[Dataset entries]

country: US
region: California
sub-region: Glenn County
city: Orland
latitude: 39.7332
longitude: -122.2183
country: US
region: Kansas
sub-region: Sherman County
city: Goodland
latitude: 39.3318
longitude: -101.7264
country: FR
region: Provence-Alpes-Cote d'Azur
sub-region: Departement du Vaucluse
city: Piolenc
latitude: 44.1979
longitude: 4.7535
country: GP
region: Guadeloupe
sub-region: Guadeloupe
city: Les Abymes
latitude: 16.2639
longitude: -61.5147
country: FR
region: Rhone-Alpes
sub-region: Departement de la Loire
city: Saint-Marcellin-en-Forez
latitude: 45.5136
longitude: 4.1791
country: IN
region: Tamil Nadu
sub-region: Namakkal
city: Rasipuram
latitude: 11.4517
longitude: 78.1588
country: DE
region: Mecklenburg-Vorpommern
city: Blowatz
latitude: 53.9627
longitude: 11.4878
==
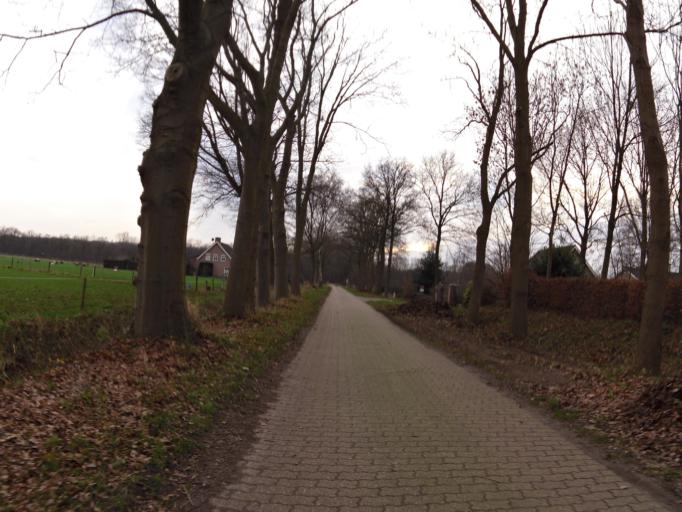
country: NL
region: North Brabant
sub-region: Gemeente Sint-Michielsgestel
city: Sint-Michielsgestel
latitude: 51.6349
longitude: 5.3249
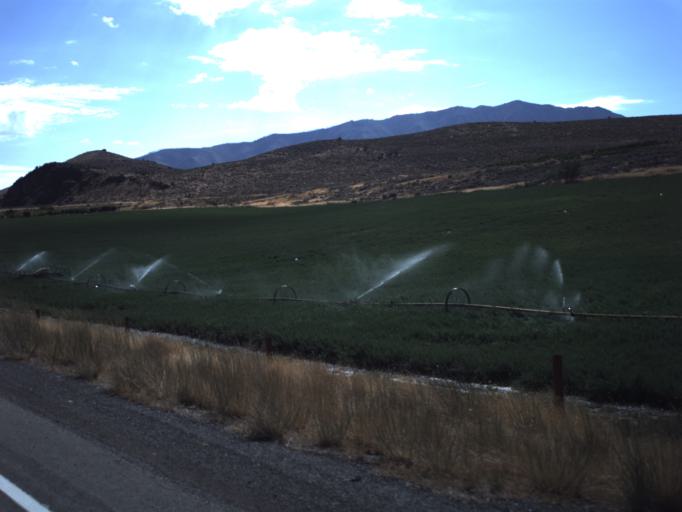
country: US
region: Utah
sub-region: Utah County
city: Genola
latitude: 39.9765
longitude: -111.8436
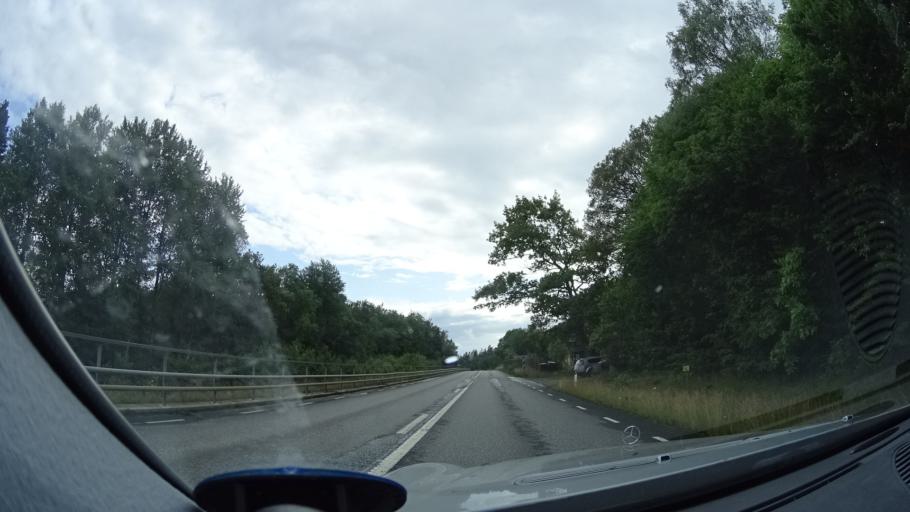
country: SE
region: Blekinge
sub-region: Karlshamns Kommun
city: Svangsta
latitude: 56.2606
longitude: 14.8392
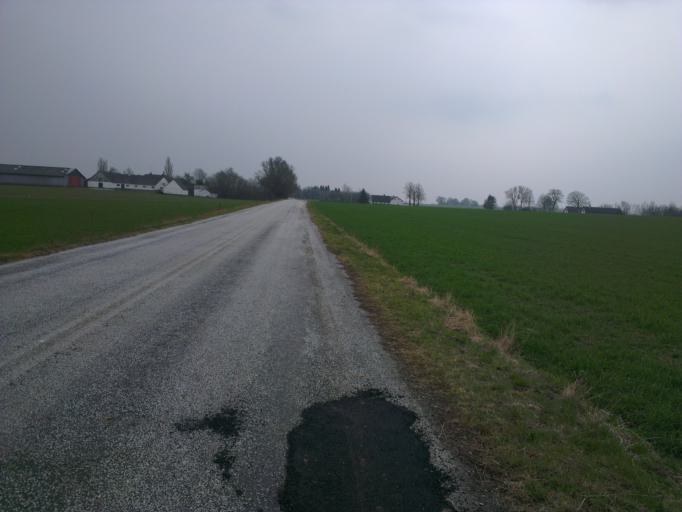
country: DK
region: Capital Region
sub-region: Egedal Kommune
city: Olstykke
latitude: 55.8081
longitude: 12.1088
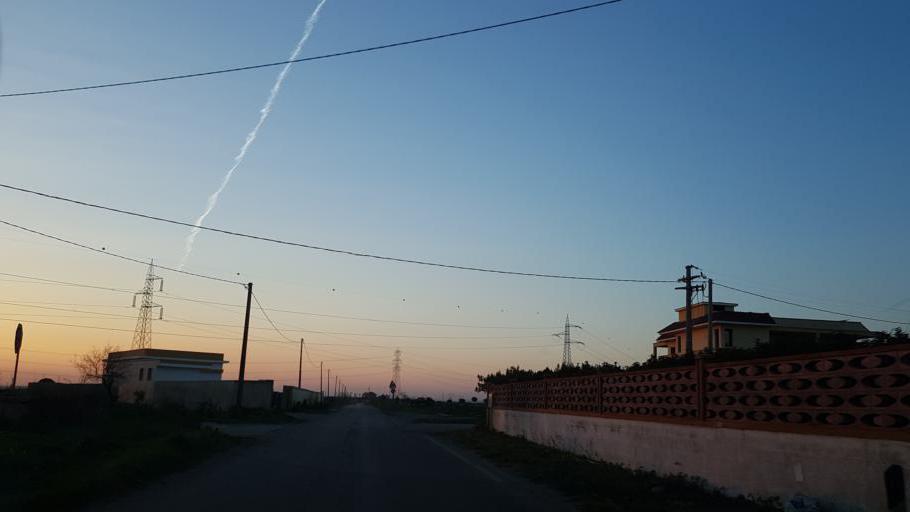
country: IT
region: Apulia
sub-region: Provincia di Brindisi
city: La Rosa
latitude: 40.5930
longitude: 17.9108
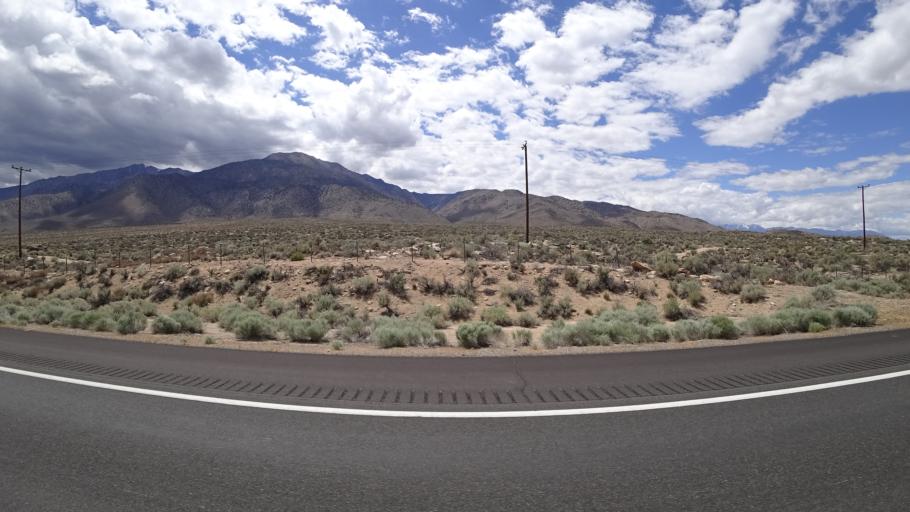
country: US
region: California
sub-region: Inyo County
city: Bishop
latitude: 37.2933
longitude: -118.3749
...
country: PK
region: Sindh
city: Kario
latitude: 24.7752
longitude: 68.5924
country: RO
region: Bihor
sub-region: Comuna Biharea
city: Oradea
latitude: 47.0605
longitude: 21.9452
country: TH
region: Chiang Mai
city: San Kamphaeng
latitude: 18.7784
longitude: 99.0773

Task objective. Copy the lines of the records again without any change, starting at the line containing "latitude: 44.1979" and ending with the line containing "latitude: 45.5136", both of those lines included.

Output of the task.
latitude: 44.1979
longitude: 4.7535
country: GP
region: Guadeloupe
sub-region: Guadeloupe
city: Les Abymes
latitude: 16.2639
longitude: -61.5147
country: FR
region: Rhone-Alpes
sub-region: Departement de la Loire
city: Saint-Marcellin-en-Forez
latitude: 45.5136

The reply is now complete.